Stated exercise: Rewrite the listing below, replacing every "common name" with "vernacular name" and leaving everything else unchanged.

* Begin Dataset entries *

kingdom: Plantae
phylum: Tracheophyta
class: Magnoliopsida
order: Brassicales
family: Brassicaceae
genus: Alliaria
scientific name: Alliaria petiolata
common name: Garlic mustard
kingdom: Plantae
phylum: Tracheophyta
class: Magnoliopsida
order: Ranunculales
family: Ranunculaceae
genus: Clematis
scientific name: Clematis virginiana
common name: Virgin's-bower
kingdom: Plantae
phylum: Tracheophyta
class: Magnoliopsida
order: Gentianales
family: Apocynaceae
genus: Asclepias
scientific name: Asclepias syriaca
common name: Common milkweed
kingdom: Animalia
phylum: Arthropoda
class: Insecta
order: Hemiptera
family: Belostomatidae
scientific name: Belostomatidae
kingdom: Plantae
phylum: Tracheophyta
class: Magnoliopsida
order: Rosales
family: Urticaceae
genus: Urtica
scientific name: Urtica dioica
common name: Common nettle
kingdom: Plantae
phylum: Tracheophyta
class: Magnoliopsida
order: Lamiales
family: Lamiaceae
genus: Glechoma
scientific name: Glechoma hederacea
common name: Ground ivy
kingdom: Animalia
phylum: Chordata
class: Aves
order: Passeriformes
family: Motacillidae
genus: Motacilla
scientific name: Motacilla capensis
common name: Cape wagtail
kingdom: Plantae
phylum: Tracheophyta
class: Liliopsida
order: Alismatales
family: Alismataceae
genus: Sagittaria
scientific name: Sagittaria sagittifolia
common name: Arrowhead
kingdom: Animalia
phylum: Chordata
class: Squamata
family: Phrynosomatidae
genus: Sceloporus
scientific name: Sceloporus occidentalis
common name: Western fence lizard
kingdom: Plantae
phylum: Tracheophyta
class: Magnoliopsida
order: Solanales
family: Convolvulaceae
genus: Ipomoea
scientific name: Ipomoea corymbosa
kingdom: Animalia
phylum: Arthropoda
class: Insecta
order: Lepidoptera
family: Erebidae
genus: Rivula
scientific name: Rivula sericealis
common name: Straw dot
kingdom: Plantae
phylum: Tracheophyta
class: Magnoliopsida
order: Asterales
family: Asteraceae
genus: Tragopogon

* End Dataset entries *

Solved problem:
kingdom: Plantae
phylum: Tracheophyta
class: Magnoliopsida
order: Brassicales
family: Brassicaceae
genus: Alliaria
scientific name: Alliaria petiolata
vernacular name: Garlic mustard
kingdom: Plantae
phylum: Tracheophyta
class: Magnoliopsida
order: Ranunculales
family: Ranunculaceae
genus: Clematis
scientific name: Clematis virginiana
vernacular name: Virgin's-bower
kingdom: Plantae
phylum: Tracheophyta
class: Magnoliopsida
order: Gentianales
family: Apocynaceae
genus: Asclepias
scientific name: Asclepias syriaca
vernacular name: Common milkweed
kingdom: Animalia
phylum: Arthropoda
class: Insecta
order: Hemiptera
family: Belostomatidae
scientific name: Belostomatidae
kingdom: Plantae
phylum: Tracheophyta
class: Magnoliopsida
order: Rosales
family: Urticaceae
genus: Urtica
scientific name: Urtica dioica
vernacular name: Common nettle
kingdom: Plantae
phylum: Tracheophyta
class: Magnoliopsida
order: Lamiales
family: Lamiaceae
genus: Glechoma
scientific name: Glechoma hederacea
vernacular name: Ground ivy
kingdom: Animalia
phylum: Chordata
class: Aves
order: Passeriformes
family: Motacillidae
genus: Motacilla
scientific name: Motacilla capensis
vernacular name: Cape wagtail
kingdom: Plantae
phylum: Tracheophyta
class: Liliopsida
order: Alismatales
family: Alismataceae
genus: Sagittaria
scientific name: Sagittaria sagittifolia
vernacular name: Arrowhead
kingdom: Animalia
phylum: Chordata
class: Squamata
family: Phrynosomatidae
genus: Sceloporus
scientific name: Sceloporus occidentalis
vernacular name: Western fence lizard
kingdom: Plantae
phylum: Tracheophyta
class: Magnoliopsida
order: Solanales
family: Convolvulaceae
genus: Ipomoea
scientific name: Ipomoea corymbosa
kingdom: Animalia
phylum: Arthropoda
class: Insecta
order: Lepidoptera
family: Erebidae
genus: Rivula
scientific name: Rivula sericealis
vernacular name: Straw dot
kingdom: Plantae
phylum: Tracheophyta
class: Magnoliopsida
order: Asterales
family: Asteraceae
genus: Tragopogon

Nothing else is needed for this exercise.